Task statement
Locate every line below that contains the string "exploit", treating uppercase and lowercase letters as distinct, and copy each such line in full.

Given records
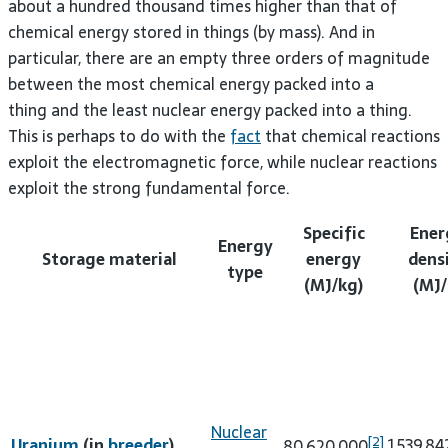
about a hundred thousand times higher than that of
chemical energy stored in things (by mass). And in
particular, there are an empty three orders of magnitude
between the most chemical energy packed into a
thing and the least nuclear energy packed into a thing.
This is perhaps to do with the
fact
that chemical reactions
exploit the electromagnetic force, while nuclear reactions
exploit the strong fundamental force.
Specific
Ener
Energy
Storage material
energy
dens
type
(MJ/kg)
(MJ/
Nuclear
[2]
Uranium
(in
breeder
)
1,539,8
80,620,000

* * *

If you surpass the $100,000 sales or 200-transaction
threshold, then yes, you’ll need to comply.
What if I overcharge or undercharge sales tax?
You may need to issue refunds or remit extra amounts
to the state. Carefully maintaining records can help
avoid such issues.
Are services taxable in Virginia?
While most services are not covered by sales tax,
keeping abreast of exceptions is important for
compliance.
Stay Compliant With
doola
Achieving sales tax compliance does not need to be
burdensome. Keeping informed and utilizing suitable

Output of the exercise
exploit the electromagnetic force, while nuclear reactions
exploit the strong fundamental force.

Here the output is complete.